Da queda de cabelos à dependência de heroína, das crises conjugais às viagens de turismo, não há assunto, aflição ou prazer que não tenha, hoje em dia, seu manual de auto-ajuda, seu livro de aconselhamento, seu guia de sobrevivência. O mercado é promissor: quanto menos as pessoas são capazes de se virar sozinhas, mais se fala em auto-ajuda...
"Como conviver com a violência", livro de 367 páginas escrito por Lair Ribeiro e Jorge Lordello (ed. Moderna), é um bem-sucedido exemplar do gênero. Sugere "cuidados a serem tomados pelos pedestres"; ensina "como identificar usuários de drogas", dá "dicas de segurança" para as mulheres e explica o que fazer depois de um roubo.
O efeito deste livro é involuntariamente irônico. O mundo da confiança, das soluções otimistas e do fortalecimento interior, em que transita Lair Ribeiro, é em grande medida incompatível com a realidade externa de ameaças, sustos e crimes que cerca o cotidiano da classe média.

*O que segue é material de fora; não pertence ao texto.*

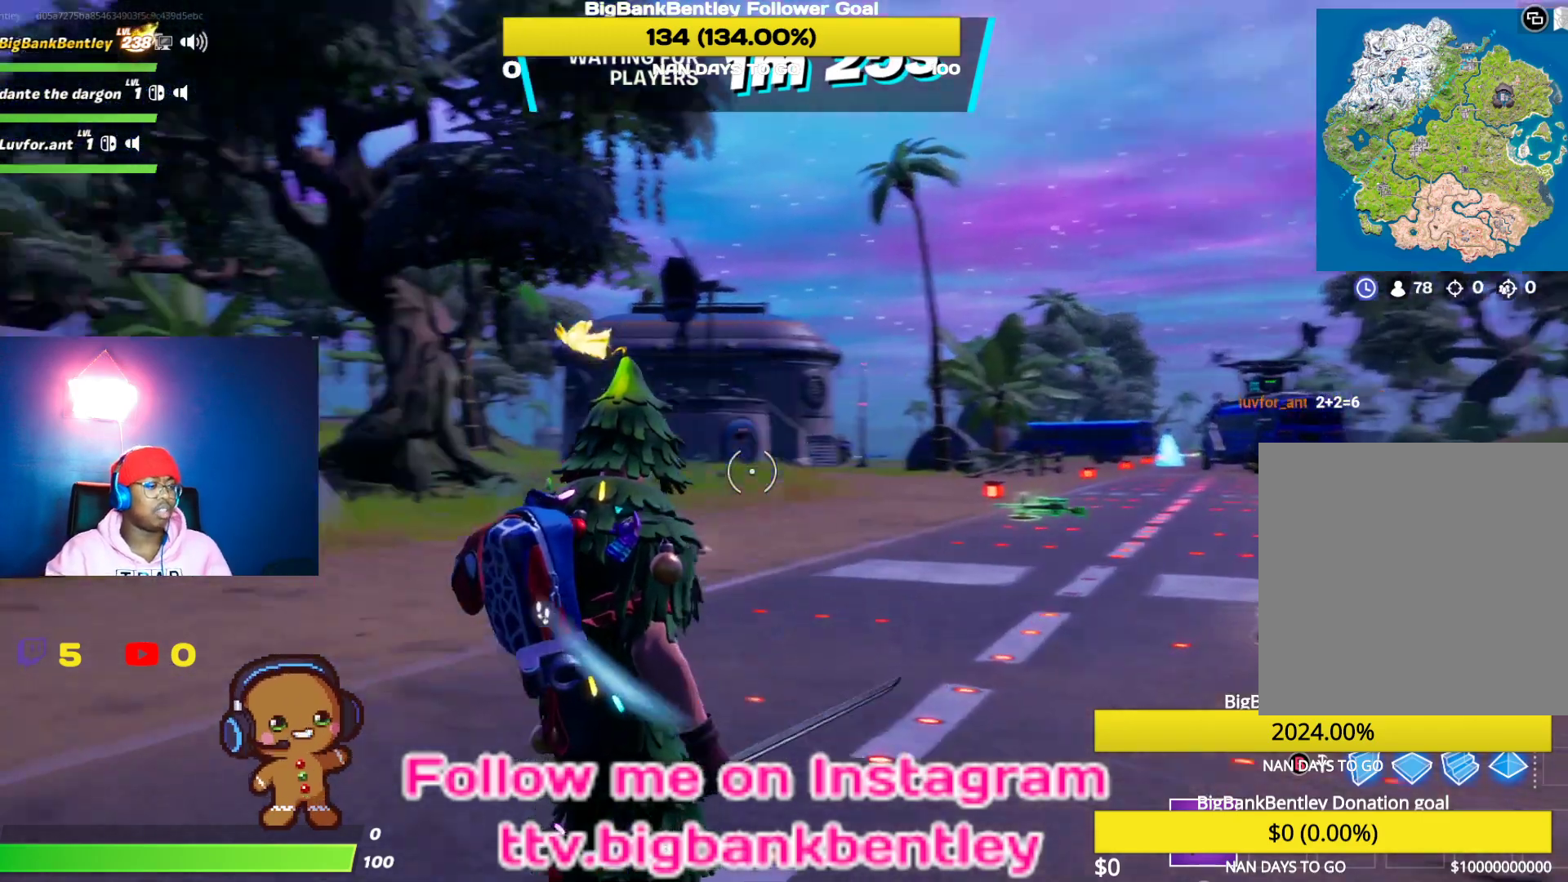
{"buttons": [], "left_stick": "center", "right_stick": "center", "events": [[450, "right_stick", "center"]]}
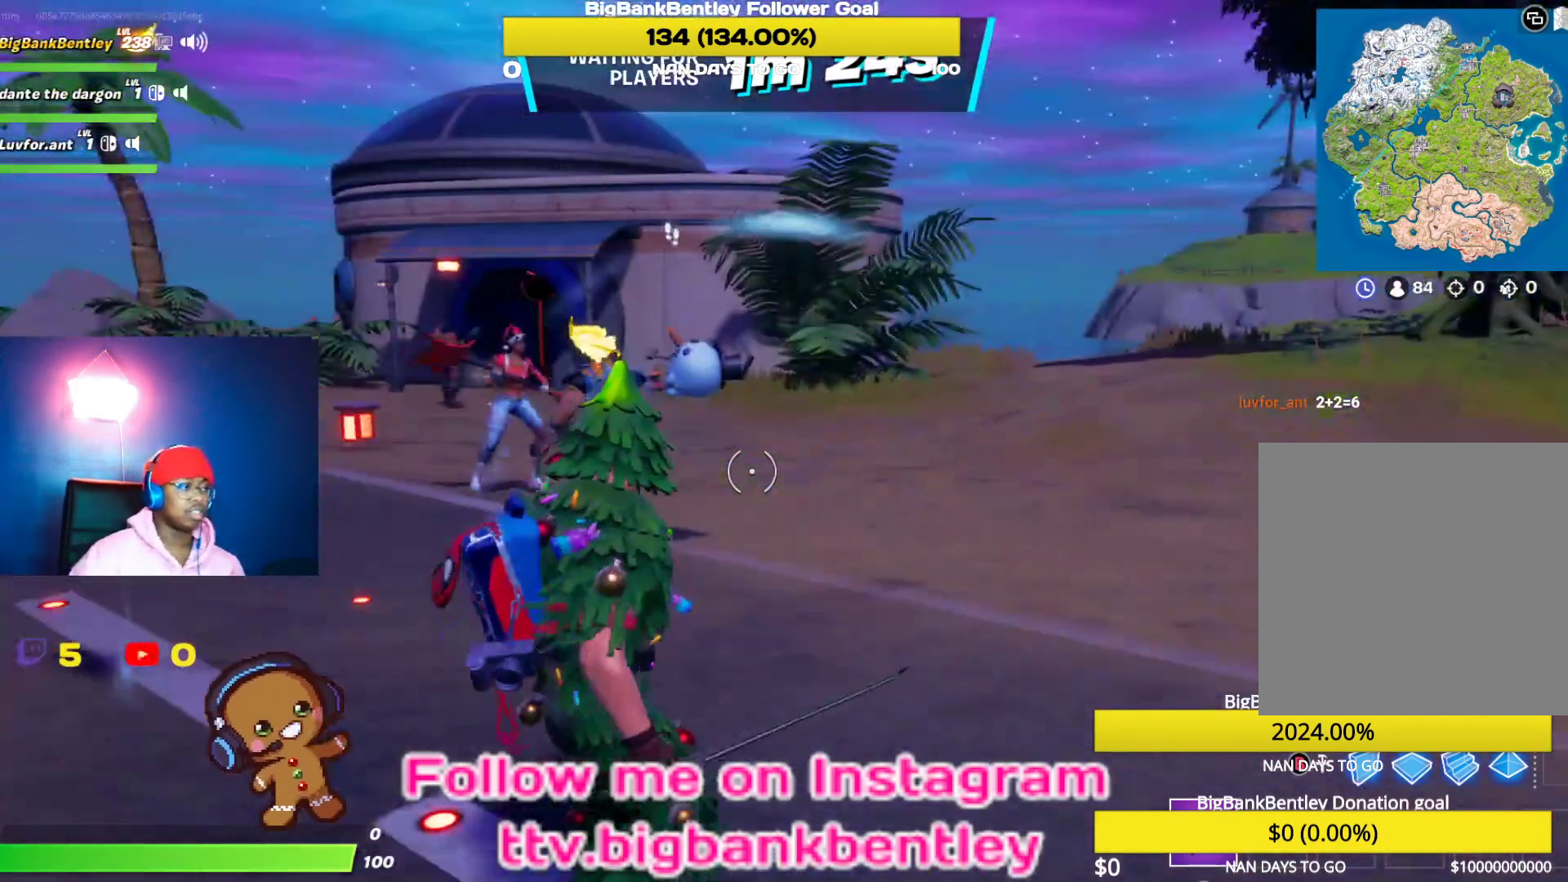
{"buttons": [], "left_stick": "center", "right_stick": "left", "events": [[250, "right_stick", "left"]]}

Diga-se de passagem que a palavra "classe média" é um eufemismo para quem usa carro importado e faz compras nos shoppings. Num país como o Brasil, que tem os maiores índices de desigualdade de renda do mundo, o termo corresponde a uma espécie de atestado de inocência social.
E o habitante da periferia está, comparativamente, muito mais ameaçado por criminosos (e policiais) do que a perua medianamente paranóica dos Jardins. Deixemos, entretanto, a periferia em seu devido lugar e passemos aos conselhos do livro. O "vírus da violência", dizem os autores, está em toda parte e tende a agravar-se. "A solução que nos resta, interinamente, é aprender como conviver melhor com a violência nas mais variadas formas de manifestação."
Com abundância de ilustrações, letras enormes, tabelas e recapitulações, o livro nos ensina, por exemplo, a não reagir a assaltantes. Há um decálogo a respeito nas páginas 74-75. Item um: "não reaja após o início do roubo". Item nove: "não reaja jamais". Item sete: "não tente salvar seu patrimônio durante o roubo".
A banalidade e a repetição de conselhos desse tipo dá um pouco o que pensar. Não conheço muito os livros de auto-ajuda em geral, mas minha impressão é que se dirigem a um público com certa deficiência de atenção: martelar dois ou três preceitos básicos na cabeça do leitor faz parte do gênero. Há algo de hipnótico nesse didatismo; trata-se quase de anestesiar o usuário do livro, para o qual o esforço de ler talvez tenha algo de inaudito e doloroso.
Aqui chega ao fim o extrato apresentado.